The indigenisation programme of the Navy was discussed and the CNS stressed that indigenisation of platforms, weapons, sensors and equipment, through DRDO, public and private sectors as also through in-house efforts, should remain an area of focus. He emphasized that the ‘Roadmap for the Navy’s expansion and growth would continue to remain anchored on Self-reliance and Indigenisation’. He also urged the naval designers and technical officers to work in close coordination with DRDO so as to develop niche technologies for the future Navy.
During the course of the conference, the CNS released the Maritime Infrastructure Perspective Plan (2015-27) and reviewed progress of various infrastructure projects that are in the pipeline and shall contribute towards capacity building. The need to adopt sustainable green technologies, re-cycling and waste management to reduce carbon footprint of our bases, in pursuance of the energy goals of our country as also to have ‘zero carbon footprint’ were also stressed by the CNS. An integrated roadmap and action plan to develop ecologically sustainable infrastructure was also released by the CNS. Plans for conduct of International Fleet Review and induction plan for Scorpene submarines were also reviewed by the CNS.
Consolidation and strengthening of the rapidly expanding aviation arm of the Navy was discussed.
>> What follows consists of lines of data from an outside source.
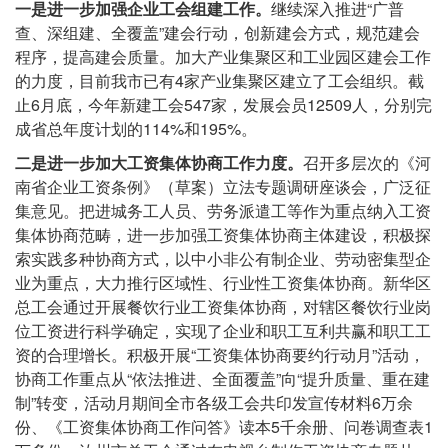
一是进一步加强企业工会组建工作。
继续深入推进“广普
查、深组建、全覆盖”建会行动，创新建会方式，规范建会
程序，提高建会质量。加大产业集聚区和工业园区建会工作
的力度，目前我市已有4家产业集聚区建立了工会组织。截
止6月底，今年新建工会547家，发展会员12509人，分别完
成省总年度计划的114%和195%。
二是进一步加大工资集体协商工作力度。
召开多层次的《河
南省企业工资条例》（草案）立法专题调研座谈会，广泛征
集意见。把进城务工人员、劳务派遣工等作为重点纳入工资
集体协商范畴，进一步加强工资集体协商主体建设，积极探
索实践多种协商方式，以中小非公有制企业、劳动密集型企
业为重点，大力推行区域性、行业性工资集体协商。新华区
总工会通过开展餐饮行业工资集体协商，对辖区餐饮行业岗
位工资进行科学确定，实现了企业和职工互利共赢和职工工
资的合理增长。积极开展“工资集体协商要约行动月”活动，
协商工作重点从“依法推进、全面覆盖”向“提升质量、重在建
制”转变，活动月期间全市各级工会共印发宣传材料6万余
份、《工资集体协商工作问答》读本5千余册、问卷调查表1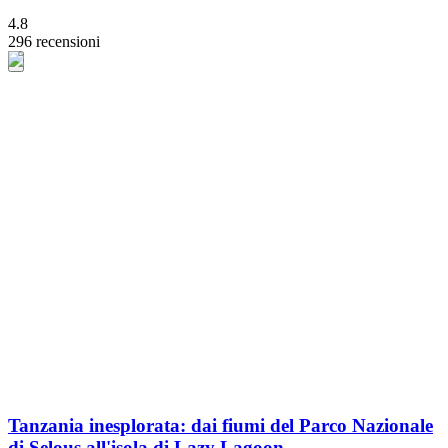
4.8
296 recensioni
Tanzania inesplorata: dai fiumi del Parco Nazionale
di Selous all'isola di Lazy Lagoon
Deliberations were also held on infrastructure and manning requirements for new induction aircraft, including Unmanned Aerial Vehicles and enhancement of surveillance in our area of interest.
The CNS reviewed the ‘coastal security construct’ and was satisfied with the steady progress made in strengthening the coastal security apparatus viz. induction of FICs, ISVs and NC3 I project. He asserted the need to remain ever vigilant and focussed towards our coastal security responsibilities, through proactive coordination with other maritime agencies and coastal states. Deliberations were also held to strengthen ‘Cyber Security in the Indian Navy’.
Various proposals from the Indian Navy have been forwarded for consideration of the 7th CPC to ensure that the aspirations and expectations of Indian Navy personnel, along with the difficult conditions of service on board operational platforms are recognized. A comprehensive review of proposals forwarded to the 7th Central Pay Commission which included conditions of service and emoluments paid to the Armed Forces personnel was undertaken by the CNS during the course of deliberations.
One of the highlights of the conference was the opportunity naval commanders’ had to interact with the MoD officials and the other service chiefs, wherein issues pertaining to joint operations and military synergy were discussed.
In his closing address the CNS complimented all personnel of the Indian Navy for their professionalism and patriotism, and exhorted them to prepare themselves and the Navy to meet all future maritime security challenges before the country. Operational consideration should remain our collective focus in the coming years, he said. The Navy’s role is not only vital for national security, but also for national prosperity and development, he concluded.